Beloved, we are facing the long and difficult work of rebuilding the church and remembering our heritage. Perhaps it might be helpful to dedicate a little mini series on four of the great themes of our Wesleyan heritage. We will start out with the Wesleyan view of grace.
Wesley accepted the Reformation emphasis on justifying grace, but lovingly reminded the church that to equate salvation with justification was a great loss to the biblical doctrine of salvation. Wesley saw God’s grace punctuating the whole of our lives within an expansive understanding of biblical salvation. God’s grace comes to us before we even become Christians. It is prevenient grace which enables us to respond to the gospel. This is why although we describe this as free will, we really mean freed will, i.e. God has taken the first step and sovereignly acted to free us from Adamic guilt and sinful depravity, thereby enabling the whole human race to hear the gospel and respond.
For Wesley, all spiritual formation begins with God’s prior action on behalf of the sinner.

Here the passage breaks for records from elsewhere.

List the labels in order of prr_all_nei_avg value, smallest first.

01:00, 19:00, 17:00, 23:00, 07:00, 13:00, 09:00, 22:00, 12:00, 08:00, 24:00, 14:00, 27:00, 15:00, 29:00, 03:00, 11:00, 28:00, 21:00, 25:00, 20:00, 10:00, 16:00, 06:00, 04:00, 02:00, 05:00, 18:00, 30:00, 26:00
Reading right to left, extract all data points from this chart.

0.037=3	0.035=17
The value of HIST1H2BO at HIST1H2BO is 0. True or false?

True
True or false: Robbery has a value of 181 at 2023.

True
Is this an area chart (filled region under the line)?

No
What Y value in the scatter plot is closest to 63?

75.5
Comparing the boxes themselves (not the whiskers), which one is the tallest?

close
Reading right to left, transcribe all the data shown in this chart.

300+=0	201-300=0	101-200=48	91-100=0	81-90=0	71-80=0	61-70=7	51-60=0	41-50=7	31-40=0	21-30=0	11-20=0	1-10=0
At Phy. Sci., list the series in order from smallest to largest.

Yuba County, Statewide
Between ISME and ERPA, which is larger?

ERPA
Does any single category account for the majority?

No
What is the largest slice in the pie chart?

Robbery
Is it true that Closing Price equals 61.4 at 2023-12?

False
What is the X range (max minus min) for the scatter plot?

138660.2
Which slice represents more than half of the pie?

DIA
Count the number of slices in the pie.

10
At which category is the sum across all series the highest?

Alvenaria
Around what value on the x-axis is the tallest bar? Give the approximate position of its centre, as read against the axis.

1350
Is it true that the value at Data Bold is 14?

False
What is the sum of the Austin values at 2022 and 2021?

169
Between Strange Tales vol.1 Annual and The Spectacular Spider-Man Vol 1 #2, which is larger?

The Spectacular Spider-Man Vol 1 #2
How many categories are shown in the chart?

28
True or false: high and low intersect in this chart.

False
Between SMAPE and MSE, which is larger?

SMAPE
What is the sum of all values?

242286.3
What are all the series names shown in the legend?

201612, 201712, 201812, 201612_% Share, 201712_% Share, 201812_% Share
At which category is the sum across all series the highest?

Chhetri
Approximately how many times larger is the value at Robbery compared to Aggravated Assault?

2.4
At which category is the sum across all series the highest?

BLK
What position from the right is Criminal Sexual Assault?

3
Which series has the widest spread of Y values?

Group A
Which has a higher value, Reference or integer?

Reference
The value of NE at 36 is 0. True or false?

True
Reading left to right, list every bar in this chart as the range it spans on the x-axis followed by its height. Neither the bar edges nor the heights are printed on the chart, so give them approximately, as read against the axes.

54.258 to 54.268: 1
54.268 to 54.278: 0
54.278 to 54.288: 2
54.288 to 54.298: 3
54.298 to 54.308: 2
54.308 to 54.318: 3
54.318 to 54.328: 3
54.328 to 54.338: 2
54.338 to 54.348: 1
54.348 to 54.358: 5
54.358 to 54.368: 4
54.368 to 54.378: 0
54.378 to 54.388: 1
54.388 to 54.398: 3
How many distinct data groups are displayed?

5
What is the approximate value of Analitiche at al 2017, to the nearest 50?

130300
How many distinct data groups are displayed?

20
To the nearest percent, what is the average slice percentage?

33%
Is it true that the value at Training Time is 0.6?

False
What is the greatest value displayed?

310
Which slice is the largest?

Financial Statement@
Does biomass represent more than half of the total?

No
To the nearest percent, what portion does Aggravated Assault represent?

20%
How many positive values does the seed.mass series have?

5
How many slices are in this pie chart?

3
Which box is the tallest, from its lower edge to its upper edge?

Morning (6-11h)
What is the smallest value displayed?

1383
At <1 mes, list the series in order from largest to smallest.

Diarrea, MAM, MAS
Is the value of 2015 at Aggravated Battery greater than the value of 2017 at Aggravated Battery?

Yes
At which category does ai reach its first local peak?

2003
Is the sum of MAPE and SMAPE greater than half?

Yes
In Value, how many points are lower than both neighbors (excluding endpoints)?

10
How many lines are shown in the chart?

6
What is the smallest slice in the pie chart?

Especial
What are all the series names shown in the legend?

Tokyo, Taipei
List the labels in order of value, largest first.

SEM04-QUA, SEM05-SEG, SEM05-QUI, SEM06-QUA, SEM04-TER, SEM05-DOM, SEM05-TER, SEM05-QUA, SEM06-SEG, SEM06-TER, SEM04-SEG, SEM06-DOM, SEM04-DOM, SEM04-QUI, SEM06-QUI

Prevenient grace is the bridge between human depravity and the free exercise of human will. Jesus declared that “no one can come to me unless the Father who sent me draws him” (John 6:44). This clearly refers to a drawing rooted in the Triune God which precedes our justification. It is God’s act of unmerited favor. It is God’s light “which enlightens everyone” (John 1:9), which lifts us up and allows us to exercise our will and respond to the grace of Christ. Prevenient grace is God’s universal grace to the entire human race, situating Wesleyanism between Augustinian pessimism and Pelagian optimism. Because prevenient grace means that which comes “before,” some Wesleyans mistakenly think that this is grace which only comes to us prior to justifying grace. However, prevenient grace also includes all the ways God moves in sovereign prior action calling us to respond throughout our Christian experience. Again, Wesley manages to perfectly balance the classic tension between monergistic and synergistic views of salvation. Prevenient grace is a testimony to monergism, whereas the full collaboration with God through our freed wills is a testimony to syngergism.
In addition to prevenient grace, Wesley speaks of sanctifying grace. Just as God in Christ meets us to justify us, so the Spirit of God meets us to sanctify us and make us holy. Prevenient and justifying grace enables you to become a Christian, but it is sanctifying grace which enables you to be a Christian. We will dedicate a future article to saying more about this, but it is important for now to see how sanctification fits into Wesley’s larger view of grace. Finally, it is glorifying grace which enables you to be fully conformed to the image of Christ in the New Creation. So Wesley unfolds for us a great vision of God’s grace which is rich and textured and punctuates the whole of our pre-Christian and Christian lives stretching even into the New Creation.
Wesley developed a whole doctrine of the means of grace which he defined as “outward signs, words, or actions, ordained of God . . . whereby he might convey preventing, justifying, or sanctifying grace” (Sermon 16, Means of Grace). Like a trail of bread crumbs, Wesley saw that however far we stray God leaves little markers of his grace so we can find our way home and reorient ourselves to Jesus Christ. Wesley identified three primary “means of grace”: prayer (private or public), Scripture (reading or listening), and the Lord’s Supper. Now most Christians accept the general idea that prayer, Scripture and the Lord’s Supper are “means of grace” to help us grow in Christ. However, Wesley has a much broader understanding of the means of grace. What makes Wesleyan thought distinctive is that he sees these means of grace as a channel to convey not just sanctifying grace, but also prevenient, and justifying grace. In other words, Wesley understood that prayer, Scripture reading and even the Lord’s Supper can be used by God to convert someone to the faith. This is why we practice open communion. Wesley understood this because the “means of grace” only have power because of Christ’s presence in them. Christ is the only true “means of grace” and He meets us at the Table, in prayer and in the reading of Scripture.